The Applicant has also failed to put and registered any charges on any of the motor vehicles that would have given to it a lien and prevent their sales to third parties as is commonly done by auto dealers selling vehicles on part payment basis. As a result, the 5th Respondent appears to have been capable of transferring one of those vehicles to a third party, even if it had not been fully paid up, with total inaction on the part of the Applicant.
The Applicant is a Reporting Entity under the Act. It is duty bound to as such, carry out a due diligence process in its dealing with the 3rd, 4th and 5th Respondents. The Applicant has failed to produce, in these proceedings and any time before to the FCIU, any “know your customer” documents or any other “due diligence” documents relating to how much credit to which they were entitled. The court will take it that the Applicant did not carry out those procedures.

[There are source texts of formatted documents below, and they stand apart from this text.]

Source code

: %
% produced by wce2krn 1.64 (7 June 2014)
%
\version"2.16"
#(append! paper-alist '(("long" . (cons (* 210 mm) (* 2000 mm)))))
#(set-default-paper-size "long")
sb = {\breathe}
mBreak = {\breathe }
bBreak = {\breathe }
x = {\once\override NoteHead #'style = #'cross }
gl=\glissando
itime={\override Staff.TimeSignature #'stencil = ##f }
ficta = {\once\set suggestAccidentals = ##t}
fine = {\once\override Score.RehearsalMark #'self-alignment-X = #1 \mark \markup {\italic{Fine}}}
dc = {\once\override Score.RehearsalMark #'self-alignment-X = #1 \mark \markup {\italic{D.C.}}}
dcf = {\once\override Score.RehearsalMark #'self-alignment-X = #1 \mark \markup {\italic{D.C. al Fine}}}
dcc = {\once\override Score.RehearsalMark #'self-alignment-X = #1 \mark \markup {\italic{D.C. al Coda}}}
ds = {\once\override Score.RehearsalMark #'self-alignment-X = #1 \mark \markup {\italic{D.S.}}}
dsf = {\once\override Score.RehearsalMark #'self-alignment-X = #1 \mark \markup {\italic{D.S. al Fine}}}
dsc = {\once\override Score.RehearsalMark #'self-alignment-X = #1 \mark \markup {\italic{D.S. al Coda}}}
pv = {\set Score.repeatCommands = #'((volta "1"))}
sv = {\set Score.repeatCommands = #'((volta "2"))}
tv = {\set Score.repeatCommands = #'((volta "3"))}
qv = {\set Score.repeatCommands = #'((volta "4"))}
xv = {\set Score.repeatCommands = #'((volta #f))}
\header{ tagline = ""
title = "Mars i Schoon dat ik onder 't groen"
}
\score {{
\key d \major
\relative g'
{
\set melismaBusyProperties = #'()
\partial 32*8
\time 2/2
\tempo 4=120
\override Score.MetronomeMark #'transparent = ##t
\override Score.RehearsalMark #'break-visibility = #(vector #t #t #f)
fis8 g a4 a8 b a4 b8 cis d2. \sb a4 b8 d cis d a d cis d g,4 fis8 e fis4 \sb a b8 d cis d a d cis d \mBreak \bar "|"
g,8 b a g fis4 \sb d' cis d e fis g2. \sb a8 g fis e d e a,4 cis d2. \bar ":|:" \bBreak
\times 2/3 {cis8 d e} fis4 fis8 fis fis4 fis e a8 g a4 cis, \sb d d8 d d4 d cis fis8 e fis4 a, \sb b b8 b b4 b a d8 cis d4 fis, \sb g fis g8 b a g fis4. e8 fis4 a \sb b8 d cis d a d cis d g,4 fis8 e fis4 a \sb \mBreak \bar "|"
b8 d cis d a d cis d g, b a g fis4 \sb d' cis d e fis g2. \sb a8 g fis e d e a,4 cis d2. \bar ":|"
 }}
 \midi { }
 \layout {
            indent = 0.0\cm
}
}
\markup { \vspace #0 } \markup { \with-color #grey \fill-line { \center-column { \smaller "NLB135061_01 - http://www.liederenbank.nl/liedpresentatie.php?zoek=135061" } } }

Moreover, it is abundantly clear that the Applicant had practically abandoned the debt owed to him by the 5th Respondent well ahead of these proceedings and no letter of demands or proceedings had been instituted against it in order to secure those debts.
All these leads me to one inevitable conclusion, that is that even if the Applicant did not know that specified property that was acquired, in whole or in part, with or in connection with property that, directly or indirectly, constitutes benefit from criminal conduct. He failed to exercise reasonable care in his dealing with the 5th Respondent. This failure amounts to him being negligent to a statutory duty. Namely, he failed to exercise reasonable care in his duty to find out as to whether the vehicles were acquired, in whole or in part, with or in connection with property that, directly or indirectly, constitutes benefit from criminal conduct. Accordingly, the court will not vary the Interlocutory Order dated the 18th of November 2019 and release funds recovered from the sale of the motor vehicles to the Applicant.
For these reasons, I accordingly dismiss this application with costs in favour of the 1st and 2nd Respondents.
Signed, dated and delivered at Ile du Port on 26th July 2021.